Chinese APT Abuses VSCode to Target Government in Asia by Tom Fakterman
Chinese-aligned threat actors, such as Stately Taurus, used some super clever targeting of Visual Studio code to gain entry into target networks. The observed technique was first published in 2023 by a researcher, and to see it used in the wild must be an achievement and a travesty at the same time.
The malware used in this campaign is a living-off-the-land technique, where the Visual Studio Code binary establishes a devtunnel to a web environment that the attacker controls, which can execute commands on the remote machine. Shadowpad also rears its ugly head inside the infection chain. If you listened to the podcast episodes above, you would note that Fakterman has done a great job of analyzing whether this is the same threat cluster or a coordinated campaign between two clusters.
Threat Assessment: North Korean Threat Groups by Unit42
PAN/Unit42 has been hot these two weeks! This blog post serves as an up-to-date expose of the DPRK's cyber capabilities, specifically their Reconnaissance General Bureau. The blog highlights each of the tracked APT groups and their associated malware and links them to this year's MITRE ATT&CK enterprise evaluation for EDRs.

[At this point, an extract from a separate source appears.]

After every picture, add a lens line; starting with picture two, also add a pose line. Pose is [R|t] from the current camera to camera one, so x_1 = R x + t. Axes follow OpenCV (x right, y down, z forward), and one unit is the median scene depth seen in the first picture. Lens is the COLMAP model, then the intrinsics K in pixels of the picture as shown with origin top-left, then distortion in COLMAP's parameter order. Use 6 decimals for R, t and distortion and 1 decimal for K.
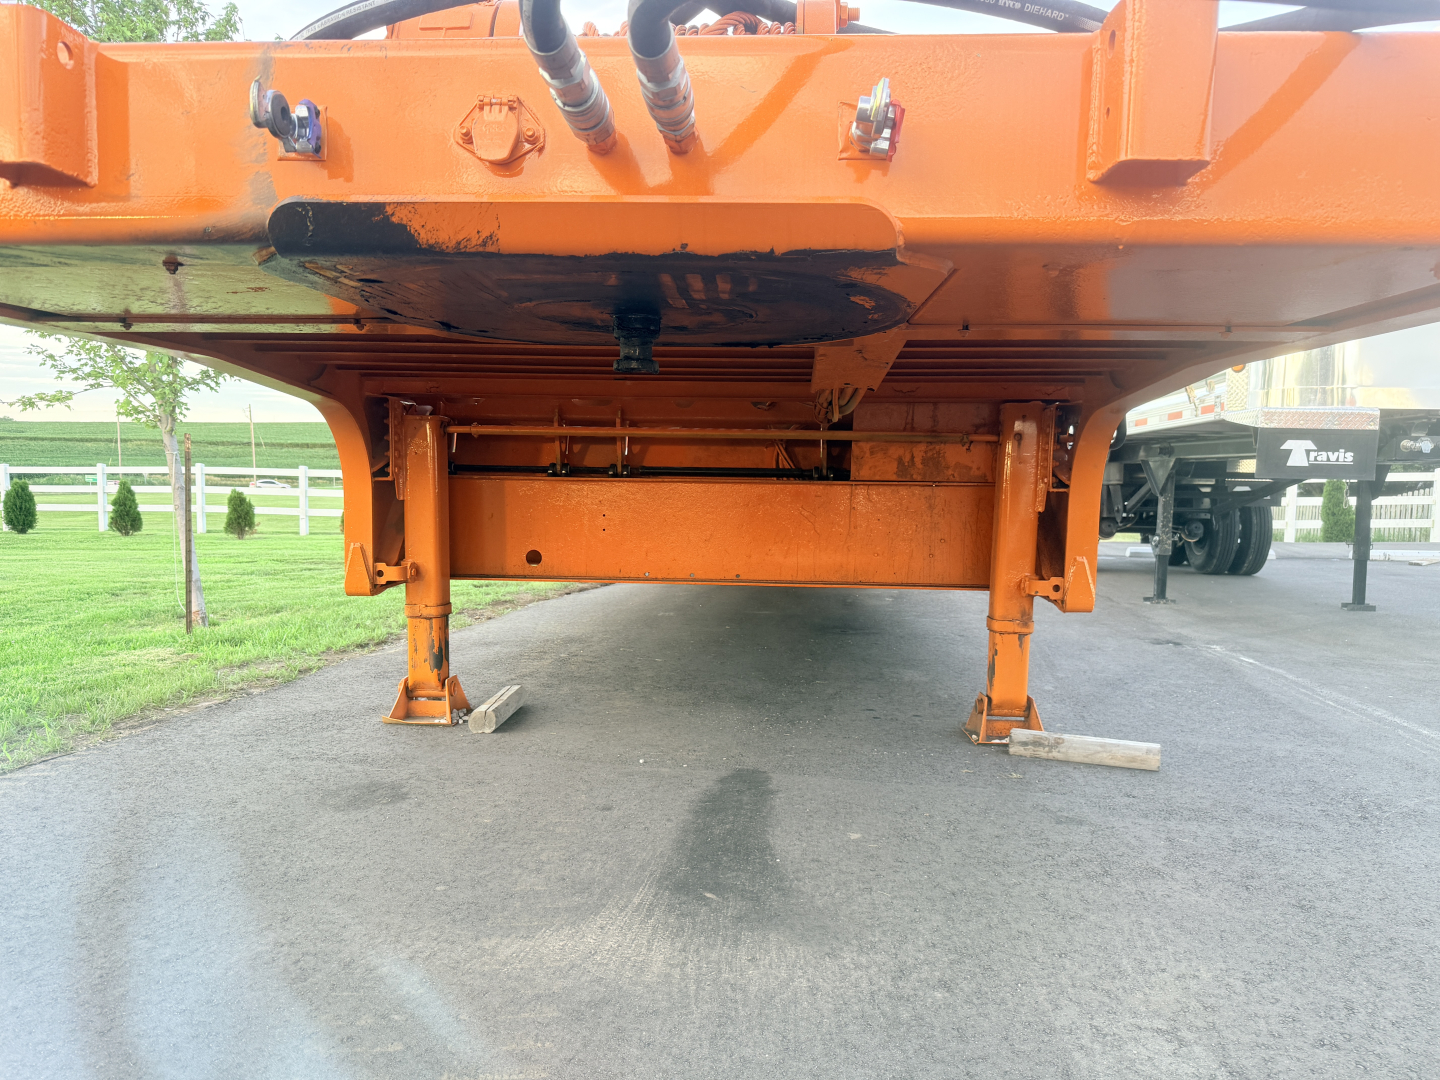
lens RADIAL K [[1036.0, 0, 734.8], [0, 1036.0, 545.1], [0, 0, 1]] dist [0.044481, -0.072191]
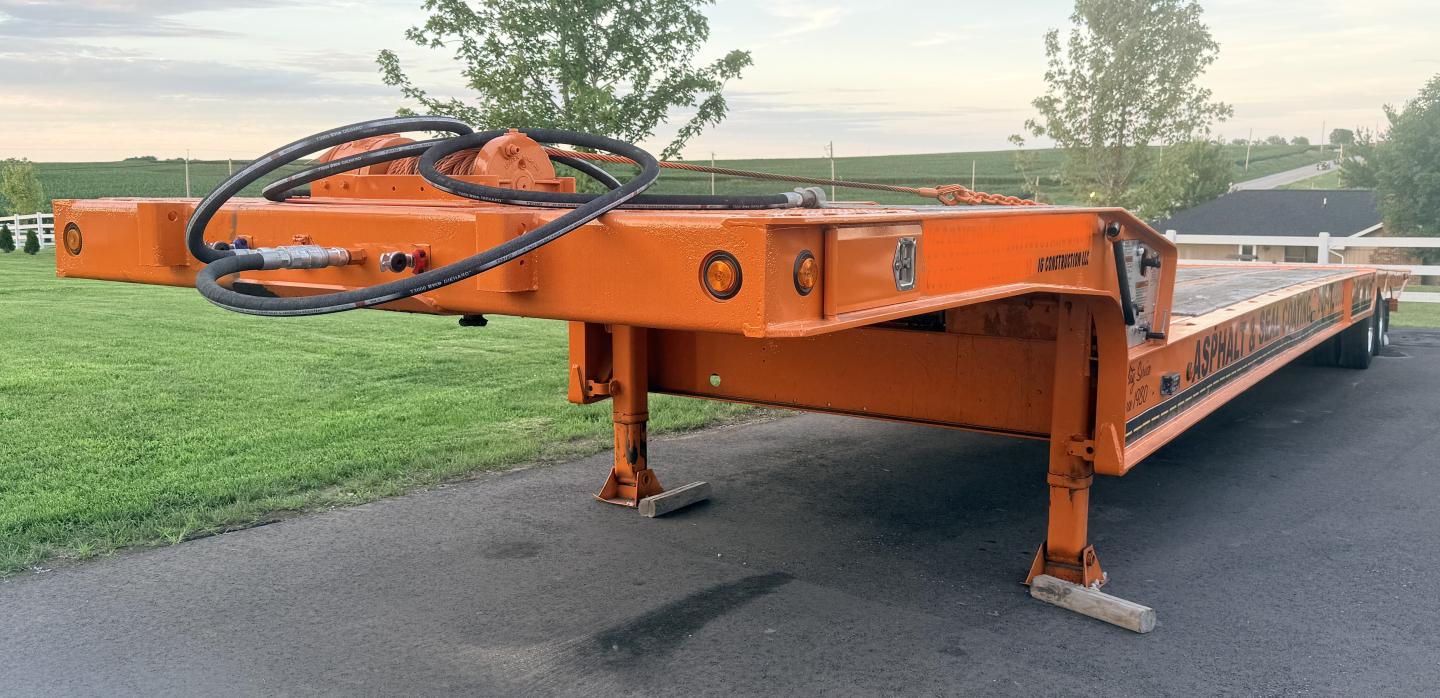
lens RADIAL K [[1204.2, 0, 731.3], [0, 1204.2, 345.6], [0, 0, 1]] dist [0.039007, -0.063627]
pose [[0.866512, 0.054196, -0.496206, 0.607266], [-0.032011, 0.998075, 0.053111, -0.120843], [0.498130, -0.030137, 0.866579, -0.253720]]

As Lesnewich and Miller said in their DISCARDED episode this week (linked above), these different groups are mandated to be like a startup with their ops: move fast and break things.
🔗 Open Source
fibratus by rabbitstack
Windows-based Golang detection engine all in the command line. You can write rules over it, as well as run YARA for memory detection, and it outputs to RabbitMQ/Elasticsearch and anything that takes JSON. It’s extendable with a built-in python engine via their “filaments” feature.
RansomGuard by 0mWindyBug
Anti-ransomware Kernel minifilter written by Windy Bug and linked above in the State of the Art section.
openbas by OpenBAS-Platform
OpenBAS is a project by the OpenCTI team that lets you build and deploy attack simulations. Great for detection emulation and can be integrated into your rule release or regression testing process.
ChromeKatz by Meckazin
Open-source Chrome cookie and sensitive information scraper. Similar setup to how infostealers look for secrets and sessions inside Chrome, hopefully when Google ships their new App-Bound Encryption primitives this technique goes away.